When Nick Bienz began his high school career, he realized some of his competitors had equally impressive junior golf résumés. As he started playing college golf for IUPUI, he found just about everyone had also been a state finalist in high school.
Now that he's in a fledgling professional career, the biggest jump in skill, he looks around and sees that everyone else his age had been all-conference the year before, too.
None of this is to diminish Bienz's accomplishments. It's just a reminder that at every step up, you've got to leave your ego at the door.
“And you're not just competing against guys who are within two or three years of your age now; you're competing against guys who are 40 and 50,” Bienz said. “I've learned that in college, if you shot even-par at a tournament, you had a decent chance of winning. In the pros, if you shoot even-par, you're not even going to make the cut.”
But, as Bienz usually does, he found the silver lining.
“The jump hasn't been as bad as I thought going in because you don't have classes to worry about and don't have outside homework you have to do. Everything you do daily revolves around golf and how to get better at it,” Bienz said.
Bienz, 23, began his pro career last year on mini tours in Florida. The Heritage High School graduate, who won the Fort Wayne Golf Association's City Tournament in 2017 and 2018, was living in the Jacksonville area.
“I started out, had a couple top-10s, quite a few top-25s, didn't miss a single cut,” he said. “As far as money goes, mini-tour events are more to just stay sharp. If you finish in the top-10, at least you make your money back and it's a break-even point. It is what it is, but it was fun to go down there and stay sharp and everything. Now the waiting game begins.”
The coronavirus pandemic has shut down tours, qualifying events and golf courses, so Bienz is back in Fort Wayne.
His goal had been to compete in Canada this summer, but now he doesn't know when he'll be able to resume tournament play.
“The plan was to go play up on the Canadian tour, PGA Tour Canada, but obviously that has (stopped),” Bienz said. “We got an email from the PGA Tour and it basically said, 'Hey, everything is on hold. We would tell you an update, but we don't know when we're going to do it.' It's supposed to start up at the beginning of May – the season is short and goes from May to September – but with it being all said and done, who knows what's going to happen with that.”
Bienz's home course in Fort Wayne is Autumn Ridge, but he has a tour development scholarship with the Bridgewater Club in Carmel that gives him membership there.

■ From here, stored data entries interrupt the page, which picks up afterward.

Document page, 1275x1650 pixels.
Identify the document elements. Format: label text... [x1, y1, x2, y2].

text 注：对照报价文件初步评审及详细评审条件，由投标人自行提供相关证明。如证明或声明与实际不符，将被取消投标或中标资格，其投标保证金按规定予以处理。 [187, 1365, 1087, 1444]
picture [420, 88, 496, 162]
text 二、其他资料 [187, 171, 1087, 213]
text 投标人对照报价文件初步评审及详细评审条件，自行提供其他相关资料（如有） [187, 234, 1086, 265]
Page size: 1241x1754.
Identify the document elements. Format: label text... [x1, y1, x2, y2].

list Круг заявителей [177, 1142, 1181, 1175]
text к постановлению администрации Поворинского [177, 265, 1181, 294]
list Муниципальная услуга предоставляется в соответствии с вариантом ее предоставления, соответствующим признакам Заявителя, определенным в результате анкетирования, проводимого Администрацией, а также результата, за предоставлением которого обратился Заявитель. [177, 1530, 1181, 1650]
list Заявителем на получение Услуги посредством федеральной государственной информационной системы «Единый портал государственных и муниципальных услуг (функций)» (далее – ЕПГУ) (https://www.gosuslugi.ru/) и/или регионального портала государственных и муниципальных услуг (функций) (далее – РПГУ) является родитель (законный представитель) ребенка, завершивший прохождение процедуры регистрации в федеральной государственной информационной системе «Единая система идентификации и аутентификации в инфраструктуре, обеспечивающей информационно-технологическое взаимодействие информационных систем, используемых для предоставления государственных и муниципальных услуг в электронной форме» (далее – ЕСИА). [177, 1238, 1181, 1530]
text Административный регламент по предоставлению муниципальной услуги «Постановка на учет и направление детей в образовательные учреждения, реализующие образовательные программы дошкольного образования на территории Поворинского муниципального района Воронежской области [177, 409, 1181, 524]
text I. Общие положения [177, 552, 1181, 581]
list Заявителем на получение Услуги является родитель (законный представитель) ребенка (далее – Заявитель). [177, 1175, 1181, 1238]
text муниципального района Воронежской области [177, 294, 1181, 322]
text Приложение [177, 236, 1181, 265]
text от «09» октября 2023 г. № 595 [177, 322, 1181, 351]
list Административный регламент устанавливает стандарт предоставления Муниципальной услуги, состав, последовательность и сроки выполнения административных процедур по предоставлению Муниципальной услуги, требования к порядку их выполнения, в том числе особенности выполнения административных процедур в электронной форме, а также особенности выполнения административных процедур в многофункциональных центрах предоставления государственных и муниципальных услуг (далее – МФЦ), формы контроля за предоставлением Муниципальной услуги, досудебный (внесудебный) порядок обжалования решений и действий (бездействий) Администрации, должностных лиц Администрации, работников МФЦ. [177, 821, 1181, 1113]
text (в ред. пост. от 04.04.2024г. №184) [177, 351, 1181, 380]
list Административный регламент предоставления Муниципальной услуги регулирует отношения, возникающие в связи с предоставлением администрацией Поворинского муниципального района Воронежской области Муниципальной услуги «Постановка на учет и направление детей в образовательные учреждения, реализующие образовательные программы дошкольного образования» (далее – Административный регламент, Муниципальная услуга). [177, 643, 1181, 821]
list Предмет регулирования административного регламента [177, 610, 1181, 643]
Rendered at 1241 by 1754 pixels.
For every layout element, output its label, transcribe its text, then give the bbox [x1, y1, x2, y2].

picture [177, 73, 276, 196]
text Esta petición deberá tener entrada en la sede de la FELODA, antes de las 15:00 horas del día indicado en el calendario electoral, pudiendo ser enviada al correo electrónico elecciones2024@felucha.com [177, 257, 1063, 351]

He's not too thrown by the inability to get out and play golf during a stay-at-home order because of COVID-19.
“This is the time to work out and get just physically strong,” Bienz said. “When I can't be playing outdoors, there will be a lot of physical training and reading a lot of books on the mental side of things, trying to get stronger.
“It's about trying to find the little things you can do to stay any kind of sharp. The good news is you know when you get back, everybody is going to be kind of rusty.”